*ACTIVITY*.
Count each line below that has "Changing" anywhere in it. Answer with the total alone.

--------------------

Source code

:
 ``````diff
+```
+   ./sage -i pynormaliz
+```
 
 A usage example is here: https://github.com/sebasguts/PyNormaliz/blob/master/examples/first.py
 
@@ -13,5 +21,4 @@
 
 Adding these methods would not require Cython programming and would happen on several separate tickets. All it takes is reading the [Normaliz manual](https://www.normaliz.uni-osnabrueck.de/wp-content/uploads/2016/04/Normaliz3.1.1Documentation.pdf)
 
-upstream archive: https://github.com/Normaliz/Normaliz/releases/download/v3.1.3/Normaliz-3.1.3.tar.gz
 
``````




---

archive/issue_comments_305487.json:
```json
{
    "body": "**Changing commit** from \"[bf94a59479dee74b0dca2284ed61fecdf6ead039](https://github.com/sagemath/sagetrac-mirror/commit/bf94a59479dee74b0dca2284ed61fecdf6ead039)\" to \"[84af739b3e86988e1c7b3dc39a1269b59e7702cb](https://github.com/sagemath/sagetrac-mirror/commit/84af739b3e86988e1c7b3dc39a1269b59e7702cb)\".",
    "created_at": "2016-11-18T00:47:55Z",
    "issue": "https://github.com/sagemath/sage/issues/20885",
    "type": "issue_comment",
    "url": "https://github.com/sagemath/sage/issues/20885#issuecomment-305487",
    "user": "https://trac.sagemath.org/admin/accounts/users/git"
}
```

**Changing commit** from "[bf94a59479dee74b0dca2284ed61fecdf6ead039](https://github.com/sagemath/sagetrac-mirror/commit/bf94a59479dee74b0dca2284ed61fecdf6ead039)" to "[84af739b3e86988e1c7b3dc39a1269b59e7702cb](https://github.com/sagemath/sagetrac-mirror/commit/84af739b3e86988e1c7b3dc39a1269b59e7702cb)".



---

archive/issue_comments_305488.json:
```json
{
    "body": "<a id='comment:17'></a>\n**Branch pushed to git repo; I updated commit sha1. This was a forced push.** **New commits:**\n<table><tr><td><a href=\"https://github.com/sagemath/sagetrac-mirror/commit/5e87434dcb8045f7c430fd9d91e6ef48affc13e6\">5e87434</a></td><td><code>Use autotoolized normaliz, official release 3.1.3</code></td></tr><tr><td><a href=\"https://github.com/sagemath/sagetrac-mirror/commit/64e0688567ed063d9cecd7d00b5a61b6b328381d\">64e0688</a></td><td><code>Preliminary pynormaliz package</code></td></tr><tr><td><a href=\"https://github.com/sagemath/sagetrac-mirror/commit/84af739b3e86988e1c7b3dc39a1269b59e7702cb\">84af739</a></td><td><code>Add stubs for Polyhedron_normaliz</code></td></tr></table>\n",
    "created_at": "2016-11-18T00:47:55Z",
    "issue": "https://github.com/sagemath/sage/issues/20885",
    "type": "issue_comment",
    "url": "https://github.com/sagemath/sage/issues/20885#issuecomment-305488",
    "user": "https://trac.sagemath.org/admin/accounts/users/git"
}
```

--------------------

*FINISHED TASK*.
2